19th Feb 2020

Every little thing that we do as a hunter has one sole purpose and reason, to improve our chances. We invest money, time, and effort into our gear. We are meticulous in the weight and balance of each arrow. Our bow is dialed in, tuned up with our string waxed. We shoot until it feels automatic. All the while we are scouting the land, studying the maps, and planning out our hunts to provide us the best opportunity.

We are conscious to eliminate our scent. We read the reviews, watch the videos, and spend time at the shop asking questions and comparing the finer nuances of various sights and stabilizers. But are we investing in the most important tool we have when hunting? Are you investing in yourself?

While we spend time shooting and scouting for optimal success, we need to take time to prepare ourselves physically and mentally to improve our chances. No matter what critter we are chasing we are our most important asset. We are more critical than any piece of gear no matter how far into the wilderness we are going. Our physical body and the brain that we carry around matter more than any gear. While having better gear can improve our chances, it does no good if we ourselves can not make it to our destination, through the hunt, and then back home.

Buck fever

The snap of a twig followed by the steady crunch of leaves easing closer and closer. Our ears perk up and our eyes scan for movement. Our heart begins to beat faster as we see movement and recognize a deer moving into range. Our breathing and heart rate elevate with anticipation. A doe walks closer as you hear footsteps behind her. Then the excitement ramps up as a good buck in hot pursuit walks into view.

Getting a shot at a great buck can make our heart race, but the most common cause for heart-related fatalities come after the kill. The extra workload we demand from our bodies can send our heart into overdrive. The sudden rush of the kill followed by the recovery. Then the uptick again as we find the animal and begin the work of getting it back home creates an extraordinary demand on our entire body, especially our cardiovascular system.
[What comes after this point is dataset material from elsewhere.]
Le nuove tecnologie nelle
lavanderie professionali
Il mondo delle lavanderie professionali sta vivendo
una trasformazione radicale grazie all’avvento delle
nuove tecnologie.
Add in the cold temperatures that alone add stress to our body and the strain of dragging and carrying our harvest push us into the red - physically and mentally.


Preparation is the key to combat the stress of hunting. Begin thinking and seeing yourself as an athlete. No need to run a marathon, pull your truck like a strongman or spend hours flexing in the mirror. Our goal is to be better and more prepared for the task at hand. Just like a professional athlete, knowing our goals and what is required to achieve success will ensure we are ready.

To mimic what happens in the woods, we can add physical exercise to our shooting practice. Begin twenty yards away from the target. Draw, take aim and release your arrow. Utilizing your new split-grip folding bow stand, sit your bow down then take off to the target as fast as you can.

Fast here is a relative term. If you have not been running, do not take off like a linebacker. No need to pull a hammy but push yourself. Begin with a brisk walk. The goal here is to move quickly and get our heart rate up. Once you have your arrow in hand, walk back to your bow and immediately nock the arrow and shoot. This is a practical application of interval training. The walk back to the bow is your rest period with the sprint to the target being our high-intensity portion. The shooting in between becomes more realistic with our heart pumping, our body stressed, and requiring us to regulate our breath to be calm and make a good shot.

Repeat this process to complete as many rounds as you can in ten minutes. The spike that each additional sprint gives our cardiovascular system will gradually increase our heart rate and breathing. This, in turn, will require more mental focus to execute the next shot. Take note of how your accuracy is impacted as your heart rate and breathing increase.

Gradually increase your speed as your fitness level improves. The distance you cover both in shot range and running will add to the difficulty and improve your fitness. As you improve you will complete more shots with improved accuracy in the ten-minute window. It will become more evident over time especially on the final few shots when fatigue has set in and the cardiovascular system is maxed out.

Shoot and sprint to be ready for the shot of a lifetime when the opportunity presents itself.